## Begin EXCERPTED TEXT

ASYMMETRIC FEDERALISM AND PROTECTION OF INDIGENOUS PEOPLES: THE CASE OF SABAH AND SARAWAK IN MALAYSIAN FEDERALISM
[This short piece is in press and due to be published on the website '50 shades of Federalism', hosted by Christchurch University, Canterbury, a very useful resource contributed to by many excellent scholars and edited by Paul Anderson and Soeren Keil]
Federalism and Ethnicity
Malaysian federalism did not come about, nor has it been maintained for six decades, because of the diversity that characterises Malaysian society. Rather, ethnic and religious diversity tend to cut across state boundaries rather than being defined by them. However, the East Malaysian states of Sabah and Sarawak on the island of Borneo are notable exceptions, and are for two reasons the focus of this study.
First, these two states, unlike the other states of Peninsular or West Malaysia, are defined by ethnicity. The indigenous people of Sabah and Sarawak are officially and legally styled ‘native’, a term that comprises a large number of tribal people who are defined as indigenous to those two states, including the Iban, Murut, Kadazan, Kenyah, Penan, and many other groups. The Iban constitute around 31% of Sarawak’s population, while the Kadazan are the largest group in Sabah at 17%. Taken altogether, the indigenous peoples at around 2.2 million constitute just over half of the population in these two States. Sabah and Sarawak also have about 60% of Malaysia’s land area and abundant natural resources, but only about one eighth of its population.
Secondly, having joined an existing federation (the Federation of Malaya), along with Singapore, in 1963 (Singapore left in 1965) to form ‘Malaysia’ pursuant to the Malaysia Agreement 1963 (TY Tan 2008), Sabah and Sarawak are also an example of asymmetric federalism, as they enjoy more powers than Malaysia’s other 11 states.
Many in Sabah and Sarawak would maintain that their experience of federation is a case of failed federalism in terms of non-observance of the original deal, contained in the Malaysia Agreement and parallel documentation, with particular reference to failure to protect these states’ indigenous cultural and socio-economic interests, and the undermining of their political and constitutional autonomy. Thus although in many aspects Malaysian federalism can be called successful, from an East Malaysian perspective there are serious issues with how federalism is practised, in spite of the asymmetrical power they enjoy (Chin 2014a).
Evolution of Malaysian Federalism
Federalism emerged as the defining structure of government in Malaya in 1948, due to the fact that the Malays would not accept the abolition of their traditional states along with their ancient monarchies. Accordingly, in 1948 with the Federation of Malaya Agreement the nine Malay states and the two Crown colonies of Penang and Malacca were folded into a federal structure, and it was this federation that gained independence under the Constitution of the Federation of Malaya in 1957. Other ways than federalism were found to deal with inter-ethnic conflicts. Principally, affirmative action was entrenched in the Constitution, by virtue of its Articles 3 and 153, to ensure the continued recognition of the special position of the Malays and of Islam. From the early 1970s the term ‘bumiputera’ (‘sons of the soil’) was used for both the Malay/ Muslim majority and the native peoples of Sabah and Sarawak. Bumiputera citizens enjoy special privileges and status in terms of affirmative action, sanctioned under Article 153, as an exception to equality before the law (Tay 2017).

## End EXCERPTED TEXT

Please retype everything in the piece on Sabah and Sarawak in Malaysian federalism from "First, these two" down to "of its population.", word for word.

## Begin DATA LINES

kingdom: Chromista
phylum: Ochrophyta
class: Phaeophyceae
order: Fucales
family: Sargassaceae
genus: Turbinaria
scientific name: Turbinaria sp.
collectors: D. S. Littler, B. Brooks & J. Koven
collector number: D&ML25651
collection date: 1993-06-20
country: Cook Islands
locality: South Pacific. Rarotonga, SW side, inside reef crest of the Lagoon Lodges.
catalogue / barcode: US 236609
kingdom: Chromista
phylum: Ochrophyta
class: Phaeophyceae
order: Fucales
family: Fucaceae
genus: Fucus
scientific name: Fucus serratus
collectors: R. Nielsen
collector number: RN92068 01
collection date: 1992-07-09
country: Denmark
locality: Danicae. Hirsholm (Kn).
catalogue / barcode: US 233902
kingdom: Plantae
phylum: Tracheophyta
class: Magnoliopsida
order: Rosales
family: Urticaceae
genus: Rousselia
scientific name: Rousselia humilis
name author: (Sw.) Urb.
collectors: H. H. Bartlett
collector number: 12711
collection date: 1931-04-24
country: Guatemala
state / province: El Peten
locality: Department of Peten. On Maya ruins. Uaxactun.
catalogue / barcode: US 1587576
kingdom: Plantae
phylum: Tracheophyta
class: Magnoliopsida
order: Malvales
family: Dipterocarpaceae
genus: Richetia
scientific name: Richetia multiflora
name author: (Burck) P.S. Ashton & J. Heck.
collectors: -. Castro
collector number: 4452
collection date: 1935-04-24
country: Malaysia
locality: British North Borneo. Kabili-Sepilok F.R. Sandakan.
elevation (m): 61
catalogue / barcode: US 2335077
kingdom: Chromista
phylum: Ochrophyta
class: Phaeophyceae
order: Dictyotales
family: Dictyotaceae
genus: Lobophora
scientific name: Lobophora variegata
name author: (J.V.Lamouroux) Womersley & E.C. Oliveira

## End DATA LINES

TASK SOLUTION →
First, these two states, unlike the other states of Peninsular or West Malaysia, are defined by ethnicity. The indigenous people of Sabah and Sarawak are officially and legally styled ‘native’, a term that comprises a large number of tribal people who are defined as indigenous to those two states, including the Iban, Murut, Kadazan, Kenyah, Penan, and many other groups. The Iban constitute around 31% of Sarawak’s population, while the Kadazan are the largest group in Sabah at 17%. Taken altogether, the indigenous peoples at around 2.2 million constitute just over half of the population in these two States. Sabah and Sarawak also have about 60% of Malaysia’s land area and abundant natural resources, but only about one eighth of its population.